***** DATA SUPPLIED *****
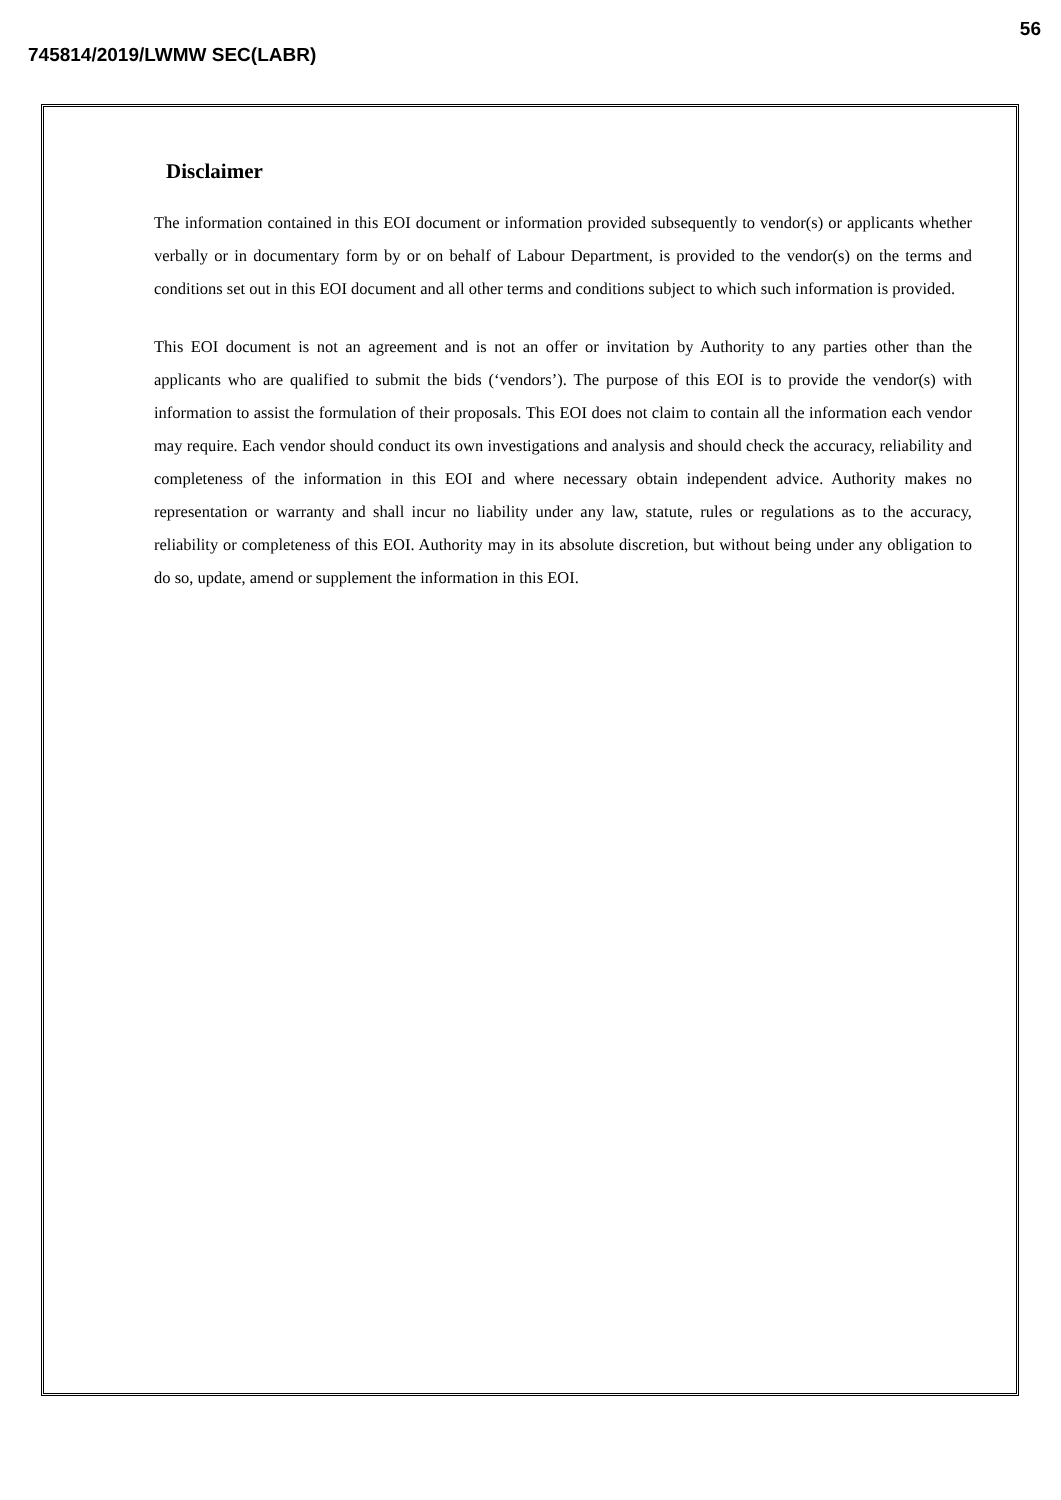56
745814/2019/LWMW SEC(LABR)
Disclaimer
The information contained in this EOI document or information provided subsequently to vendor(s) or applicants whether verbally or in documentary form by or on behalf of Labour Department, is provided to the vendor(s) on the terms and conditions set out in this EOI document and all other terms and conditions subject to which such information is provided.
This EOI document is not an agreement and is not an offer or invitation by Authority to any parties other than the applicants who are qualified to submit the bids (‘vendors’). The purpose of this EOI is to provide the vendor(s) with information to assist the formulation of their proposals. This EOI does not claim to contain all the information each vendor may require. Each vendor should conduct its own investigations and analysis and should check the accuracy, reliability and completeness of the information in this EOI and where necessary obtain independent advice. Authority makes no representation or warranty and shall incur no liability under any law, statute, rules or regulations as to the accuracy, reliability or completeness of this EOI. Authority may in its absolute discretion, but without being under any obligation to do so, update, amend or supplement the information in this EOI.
*****
***** DATA SUPPLIED *****
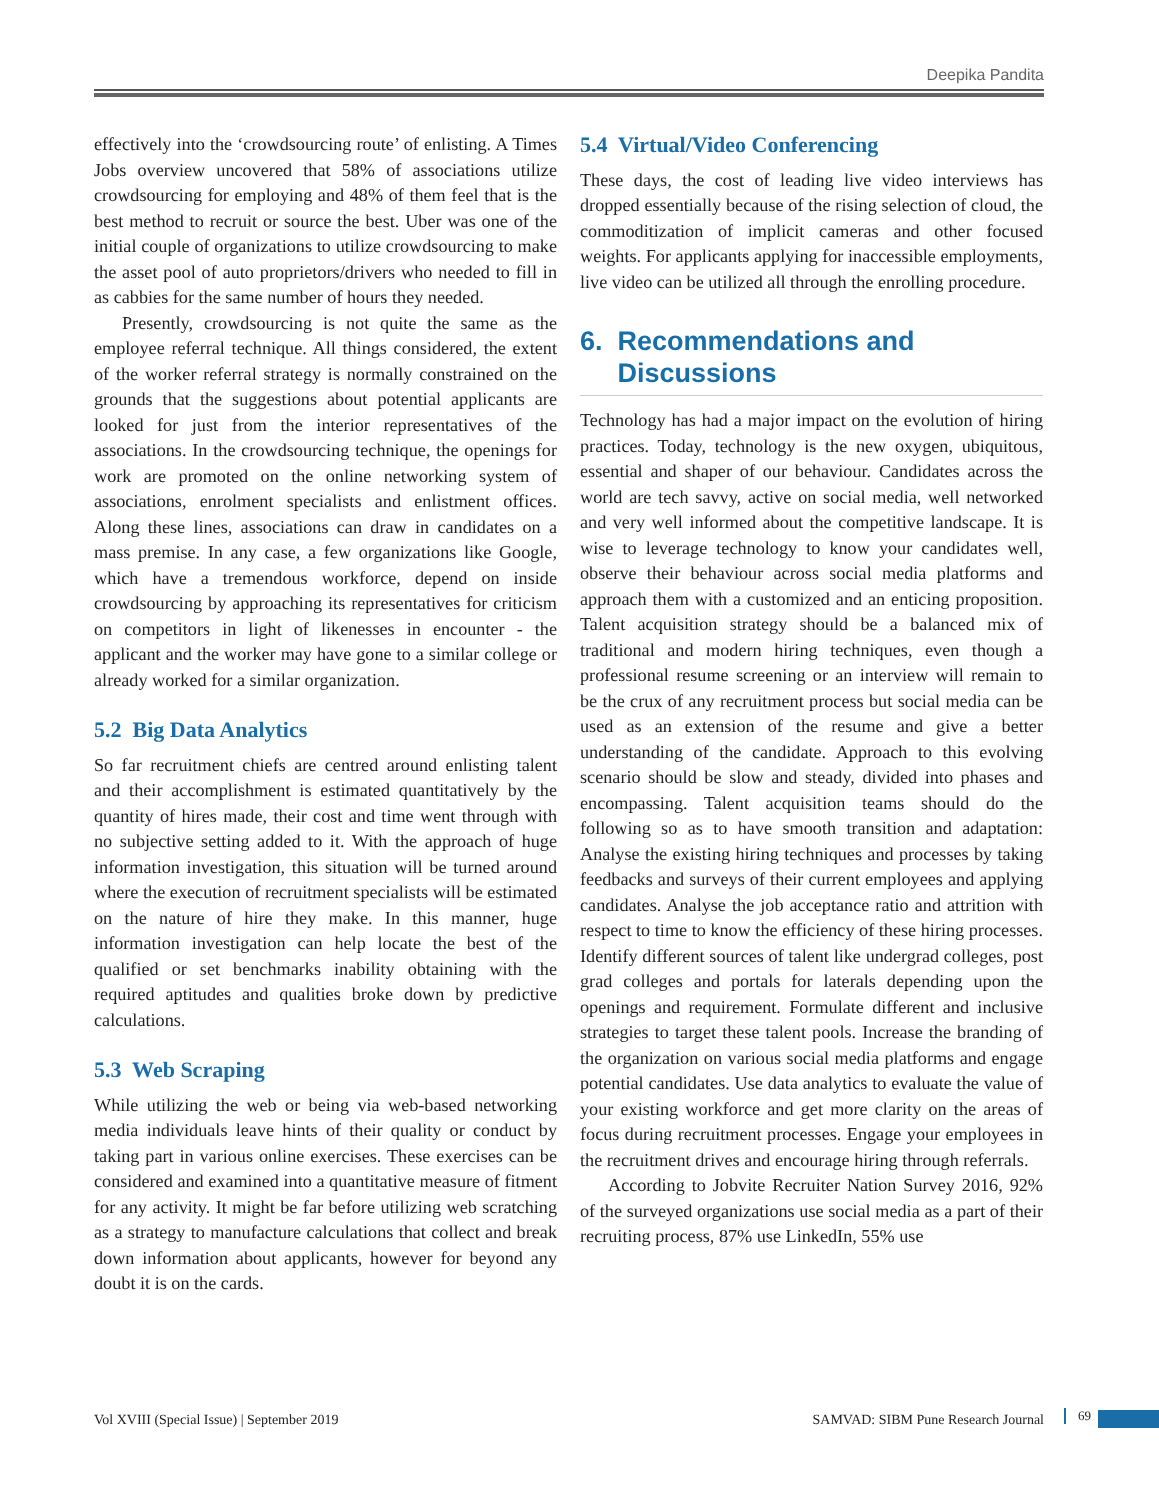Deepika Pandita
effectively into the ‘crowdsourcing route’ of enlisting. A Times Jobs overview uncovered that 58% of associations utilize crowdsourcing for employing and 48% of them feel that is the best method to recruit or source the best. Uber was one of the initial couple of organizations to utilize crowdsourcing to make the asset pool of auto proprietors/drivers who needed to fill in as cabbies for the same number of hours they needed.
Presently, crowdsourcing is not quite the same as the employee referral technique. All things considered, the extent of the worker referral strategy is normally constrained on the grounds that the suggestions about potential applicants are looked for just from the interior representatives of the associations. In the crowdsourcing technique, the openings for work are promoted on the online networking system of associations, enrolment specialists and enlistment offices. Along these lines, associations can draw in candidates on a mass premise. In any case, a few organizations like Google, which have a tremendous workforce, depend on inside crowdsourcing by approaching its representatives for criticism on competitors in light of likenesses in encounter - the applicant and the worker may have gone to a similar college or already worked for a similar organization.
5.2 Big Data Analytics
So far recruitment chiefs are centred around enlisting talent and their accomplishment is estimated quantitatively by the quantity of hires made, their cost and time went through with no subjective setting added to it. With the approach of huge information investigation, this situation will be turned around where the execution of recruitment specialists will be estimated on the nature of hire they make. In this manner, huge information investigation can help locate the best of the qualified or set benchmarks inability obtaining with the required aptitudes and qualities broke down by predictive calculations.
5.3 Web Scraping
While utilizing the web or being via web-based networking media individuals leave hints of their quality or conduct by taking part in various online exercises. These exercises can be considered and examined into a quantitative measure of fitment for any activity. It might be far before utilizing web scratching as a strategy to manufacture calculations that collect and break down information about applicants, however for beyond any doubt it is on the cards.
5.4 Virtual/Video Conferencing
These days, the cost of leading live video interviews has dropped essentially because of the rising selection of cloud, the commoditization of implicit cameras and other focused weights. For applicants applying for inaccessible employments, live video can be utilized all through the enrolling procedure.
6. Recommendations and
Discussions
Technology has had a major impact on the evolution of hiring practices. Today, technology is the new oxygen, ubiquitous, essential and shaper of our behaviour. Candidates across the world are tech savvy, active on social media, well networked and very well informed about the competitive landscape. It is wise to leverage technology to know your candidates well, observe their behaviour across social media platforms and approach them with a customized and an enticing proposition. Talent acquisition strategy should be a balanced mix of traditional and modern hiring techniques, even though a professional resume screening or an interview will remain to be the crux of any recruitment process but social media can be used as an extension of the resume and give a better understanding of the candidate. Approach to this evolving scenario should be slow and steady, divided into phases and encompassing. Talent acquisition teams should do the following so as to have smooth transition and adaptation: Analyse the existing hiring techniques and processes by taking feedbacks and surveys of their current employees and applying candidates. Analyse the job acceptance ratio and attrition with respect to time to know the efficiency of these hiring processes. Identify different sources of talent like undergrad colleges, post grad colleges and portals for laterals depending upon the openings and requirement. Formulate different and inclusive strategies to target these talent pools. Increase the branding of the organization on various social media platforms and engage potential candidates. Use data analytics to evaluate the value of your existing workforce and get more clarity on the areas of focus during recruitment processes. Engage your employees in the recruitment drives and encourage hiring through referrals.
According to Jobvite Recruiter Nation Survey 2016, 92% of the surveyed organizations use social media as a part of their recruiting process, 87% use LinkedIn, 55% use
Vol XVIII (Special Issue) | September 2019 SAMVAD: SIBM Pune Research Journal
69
*****
▶ _INSTRUCTIONS FOR THE TASK_:
For the string "cost", go through the entries above and copy each line where it occurs.

▶ _SOLUTION FOR THIS PROBLEM_:
So far recruitment chiefs are centred around enlisting talent and their accomplishment is estimated quantitatively by the quantity of hires made, their cost and time went through with no subjective setting added to it. With the approach of huge information investigation, this situation will be turned around where the execution of recruitment specialists will be estimated on the nature of hire they make. In this manner, huge information investigation can help locate the best of the qualified or set benchmarks inability obtaining with the required aptitudes and qualities broke down by predictive calculations.
These days, the cost of leading live video interviews has dropped essentially because of the rising selection of cloud, the commoditization of implicit cameras and other focused weights. For applicants applying for inaccessible employments, live video can be utilized all through the enrolling procedure.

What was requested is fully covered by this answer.